Inside Amy Schumer is best known for its hilarious sketches, but I would argue that this season the "Amy Goes Deep" segments have been the highlight of the show. In last week's episode, Amy spoke at length with Brina Milikowsky, Chief Strategy Officer at Everytown for Gun Safety in an effort to educate viewers about the importance of reasonable gun control laws. In the "Amy Goes Deep" portion of the May 5 episode, Amy Schumer interviews Sarah, a young woman with Down syndrome. First things first — Sarah is an activist for individuals with Down syndrome and she worked on the ABLE Act, a bill that was passed in 2014. She explains to Amy that the bill helps people with Down syndrome save money by creating tax-advantaged savings accounts for individuals with disabilities.
Schumer's interview with Sarah struck the perfect balance between discussing life with Down syndrome and talking about totally unrelated topics because Sarah is certainly not defined by her condition. Plus, it turns out that she and Amy have a lot in common — they love Full House and agree that Ashley is their favorite Olsen twin and they think it's fun to make up fake names when they go bowling.

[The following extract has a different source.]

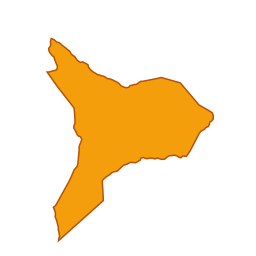 the district of Nova Itarana, Bahia, Brazil, rotated 171°
{"feature_id": "56859067B79206528521122", "entity_name": "Nova Itarana", "entity_type": "district", "adm_level": 2, "iso_a3": "BRA", "parent_name": "Brazil", "parent_adm1": "Bahia", "projection": "orthographic", "projection_center": [-40.008, -13.045], "detail": "fine", "context": "isolated", "style": "filled", "palette": "amber", "viewbox_px": 256, "rotation_deg": 171, "n_neighbors": 0, "source": "geoboundaries", "source_scale": "gbopen_adm2", "svg_char_len": 2421}
<svg xmlns="http://www.w3.org/2000/svg" viewBox="0 0 256 256"><g transform="rotate(171 128 128)"><path d="M214.1,61.5L213.6,59.2L213.0,56.8L213.2,53.8L213.8,51.9L213.5,50.2L212.9,47.8L212.7,44.4L212.3,41.1L212.8,38.4L212.6,36.3L212.5,34.2L212.5,31.9L213.3,30.4L214.2,27.6L163.7,60.2L161.6,80.0L160.1,81.4L158.5,82.1L157.3,83.2L155.3,83.9L153.2,84.9L151.0,86.4L148.8,87.0L146.9,87.0L144.9,87.2L143.3,88.5L141.8,89.5L140.2,90.7L138.2,91.9L135.2,92.3L133.0,93.0L131.1,93.6L128.2,93.1L126.2,92.5L123.8,93.2L121.1,94.2L119.9,96.2L117.6,96.5L116.0,95.5L114.0,94.6L111.3,94.9L108.8,94.4L106.1,93.2L103.7,93.9L101.9,92.8L100.1,91.9L98.1,91.5L96.0,91.7L94.6,92.9L92.0,94.1L88.9,93.9L86.0,93.8L83.8,92.6L82.5,91.3L80.5,90.3L78.0,91.8L74.9,90.8L70.1,95.8L58.3,111.8L56.3,113.5L54.4,114.1L52.3,115.0L51.0,116.3L48.7,116.8L47.1,118.6L46.4,120.9L44.4,121.8L42.5,123.5L41.8,126.7L42.3,129.7L44.4,131.7L54.4,139.8L58.7,146.9L65.8,158.6L69.3,164.4L81.5,170.0L87.3,172.7L90.8,172.4L92.9,172.3L106.2,171.8L108.0,172.1L110.0,171.2L112.9,169.8L115.1,170.0L116.8,169.6L119.2,169.6L121.0,168.1L123.2,168.0L125.4,168.8L126.9,169.8L128.4,170.9L129.7,173.0L131.0,174.5L132.7,175.7L135.3,177.6L138.0,179.3L140.7,180.0L142.2,181.6L144.1,183.1L145.7,183.5L147.6,184.7L150.0,185.6L151.9,187.4L153.8,188.9L155.3,190.8L156.6,192.5L157.5,194.4L157.6,196.6L159.2,198.1L161.0,199.3L162.5,200.5L164.7,200.2L166.3,201.5L168.0,203.6L169.3,206.6L171.2,208.4L172.7,210.2L173.1,211.9L173.9,213.4L175.6,215.0L177.6,217.4L179.8,219.7L181.2,221.5L182.8,223.2L185.1,224.1L186.3,225.8L187.5,227.0L189.8,228.4L190.9,226.2L191.2,224.2L191.2,222.2L192.4,220.4L193.8,219.2L194.1,217.1L193.5,214.7L192.6,213.2L191.4,211.1L189.8,209.3L189.8,207.2L189.2,205.2L188.8,202.8L188.1,200.5L188.6,197.7L190.2,196.4L197.3,195.7L199.1,195.9L190.3,178.0L189.0,175.9L178.2,156.3L178.3,152.9L178.5,150.1L178.7,148.0L179.0,145.3L179.3,142.6L179.8,140.5L180.9,139.1L181.6,136.5L180.5,133.8L179.8,131.6L179.3,129.4L178.2,127.8L176.3,126.7L175.4,124.1L176.5,121.9L177.5,120.3L178.6,118.4L179.3,116.8L179.6,114.3L180.2,112.0L180.7,109.9L181.5,107.0L182.1,104.4L182.7,102.4L183.2,100.4L184.2,98.0L186.1,96.5L187.5,95.3L188.7,93.6L189.5,92.1L190.7,90.4L191.9,88.3L193.1,86.7L194.6,84.5L196.2,82.4L197.9,80.3L199.3,78.5L200.5,77.0L201.9,75.1L203.3,73.4L204.7,71.7L206.1,69.8L207.5,67.9L209.0,66.1L210.1,64.6L211.9,62.5L214.1,61.5Z" fill="#f59e0b" stroke="#b45309" stroke-width="1.5"/></g></svg>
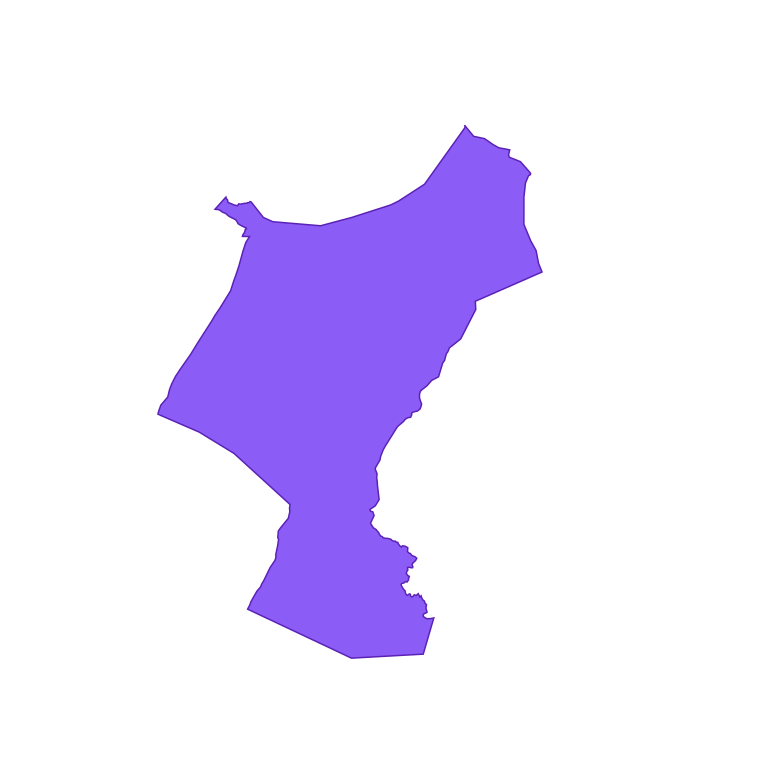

They're both super close with their sisters, although Amy joked that some days are better than others. (That does not leave this room.)
When asked how she feels about seeing individuals with Down syndrome depicted on TV, Sarah explains that on shows like Glee and Life Goes On, the representation is a positive thing. But, the most impactful part of the interview is when Amy asks Sarah the most important thing about Down syndrome that people don't know. Her immediate response is, "don't label us. We are like you, so treat us like you." We all need to take this advice to heart when it comes to sort of disability, condition, or illness. We're all human beings and no one should ever be labeled or defined by a medical condition, whether it's Down syndrome, depression, cancer, or anything else.
Sarah has been discriminated against and she takes special time to address the use of the word "retarded." In third grade, a classmate used this word to describe her — but, "my friends took care of it for me," she explains. Not only did they make him apologize, but the next day he went out of his way to carry her lunch and books for her. And years later, he asked her to prom — but she was already going with someone else.
Both Sarah and Amy emphasize how wrong it is to use the word "retarded" and I really hope this message hits home. It's one of the most offensive adjectives in the English language and yet I constantly hear it used and it's infuriating — I even heard an executive at my former corporate job use it during a work meeting. It should go without saying that it's incredibly reprehensible and ignorant to throw around this word as an insult when countless individuals and their loved ones cope with disabilities. And, on that note, Amy orders two Malibu Bay Breezes for the pair.
Cheers to Sarah for her amazing work on the ABLE Act and cheers to Amy for spotlighting important issues this season in between sketches. I hope that people really get to learn from them.